=== Source information ===
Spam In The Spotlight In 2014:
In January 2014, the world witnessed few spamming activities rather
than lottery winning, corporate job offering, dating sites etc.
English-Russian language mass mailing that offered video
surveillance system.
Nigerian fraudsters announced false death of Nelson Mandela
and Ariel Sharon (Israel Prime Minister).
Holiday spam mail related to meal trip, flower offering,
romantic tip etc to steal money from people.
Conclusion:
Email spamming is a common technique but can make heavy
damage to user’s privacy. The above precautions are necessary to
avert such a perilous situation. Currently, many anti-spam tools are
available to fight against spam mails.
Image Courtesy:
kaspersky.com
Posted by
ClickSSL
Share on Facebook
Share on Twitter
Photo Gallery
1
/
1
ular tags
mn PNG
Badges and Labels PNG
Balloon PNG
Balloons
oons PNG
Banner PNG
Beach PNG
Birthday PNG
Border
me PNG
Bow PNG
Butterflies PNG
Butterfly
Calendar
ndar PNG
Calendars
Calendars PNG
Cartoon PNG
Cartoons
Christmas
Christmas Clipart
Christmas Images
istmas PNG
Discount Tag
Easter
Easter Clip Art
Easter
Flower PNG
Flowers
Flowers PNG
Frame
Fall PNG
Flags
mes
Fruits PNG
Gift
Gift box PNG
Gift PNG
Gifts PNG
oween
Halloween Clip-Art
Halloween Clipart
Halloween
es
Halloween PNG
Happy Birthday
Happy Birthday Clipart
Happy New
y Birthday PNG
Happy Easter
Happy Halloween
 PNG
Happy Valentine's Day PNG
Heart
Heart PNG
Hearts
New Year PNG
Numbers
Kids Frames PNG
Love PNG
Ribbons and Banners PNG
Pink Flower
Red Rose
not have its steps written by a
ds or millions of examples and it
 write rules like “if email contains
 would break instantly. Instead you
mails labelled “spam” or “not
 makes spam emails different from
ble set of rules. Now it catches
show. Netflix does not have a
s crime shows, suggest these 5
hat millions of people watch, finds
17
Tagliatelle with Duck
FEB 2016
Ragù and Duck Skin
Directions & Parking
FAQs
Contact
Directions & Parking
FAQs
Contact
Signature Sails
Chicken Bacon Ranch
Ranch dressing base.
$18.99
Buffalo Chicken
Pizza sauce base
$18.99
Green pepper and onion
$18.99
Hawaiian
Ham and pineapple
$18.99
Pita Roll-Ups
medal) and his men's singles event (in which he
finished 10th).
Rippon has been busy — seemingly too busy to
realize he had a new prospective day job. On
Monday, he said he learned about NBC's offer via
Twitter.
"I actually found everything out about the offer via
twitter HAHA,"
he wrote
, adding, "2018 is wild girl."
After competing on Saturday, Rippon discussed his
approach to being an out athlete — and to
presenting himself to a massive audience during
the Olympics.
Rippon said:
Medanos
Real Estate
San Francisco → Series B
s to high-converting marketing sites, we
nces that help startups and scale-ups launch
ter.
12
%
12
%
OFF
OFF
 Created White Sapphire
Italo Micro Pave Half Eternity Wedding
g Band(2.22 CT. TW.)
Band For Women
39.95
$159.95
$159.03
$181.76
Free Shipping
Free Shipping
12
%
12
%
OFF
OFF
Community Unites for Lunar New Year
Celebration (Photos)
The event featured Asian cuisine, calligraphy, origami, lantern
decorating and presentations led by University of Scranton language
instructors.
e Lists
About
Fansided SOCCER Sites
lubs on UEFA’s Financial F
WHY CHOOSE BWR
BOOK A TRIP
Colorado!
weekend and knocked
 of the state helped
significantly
===
## What to work on
The required output is every line above from the one with "Flowers PNG" down to the one with "realize he had a new prospective day job. On", restated word for word, ends included.

## Your solution
Flowers PNG
Frame
Fall PNG
Flags
mes
Fruits PNG
Gift
Gift box PNG
Gift PNG
Gifts PNG
oween
Halloween Clip-Art
Halloween Clipart
Halloween
es
Halloween PNG
Happy Birthday
Happy Birthday Clipart
Happy New
y Birthday PNG
Happy Easter
Happy Halloween
 PNG
Happy Valentine's Day PNG
Heart
Heart PNG
Hearts
New Year PNG
Numbers
Kids Frames PNG
Love PNG
Ribbons and Banners PNG
Pink Flower
Red Rose
not have its steps written by a
ds or millions of examples and it
 write rules like “if email contains
 would break instantly. Instead you
mails labelled “spam” or “not
 makes spam emails different from
ble set of rules. Now it catches
show. Netflix does not have a
s crime shows, suggest these 5
hat millions of people watch, finds
17
Tagliatelle with Duck
FEB 2016
Ragù and Duck Skin
Directions & Parking
FAQs
Contact
Directions & Parking
FAQs
Contact
Signature Sails
Chicken Bacon Ranch
Ranch dressing base.
$18.99
Buffalo Chicken
Pizza sauce base
$18.99
Green pepper and onion
$18.99
Hawaiian
Ham and pineapple
$18.99
Pita Roll-Ups
medal) and his men's singles event (in which he
finished 10th).
Rippon has been busy — seemingly too busy to
realize he had a new prospective day job. On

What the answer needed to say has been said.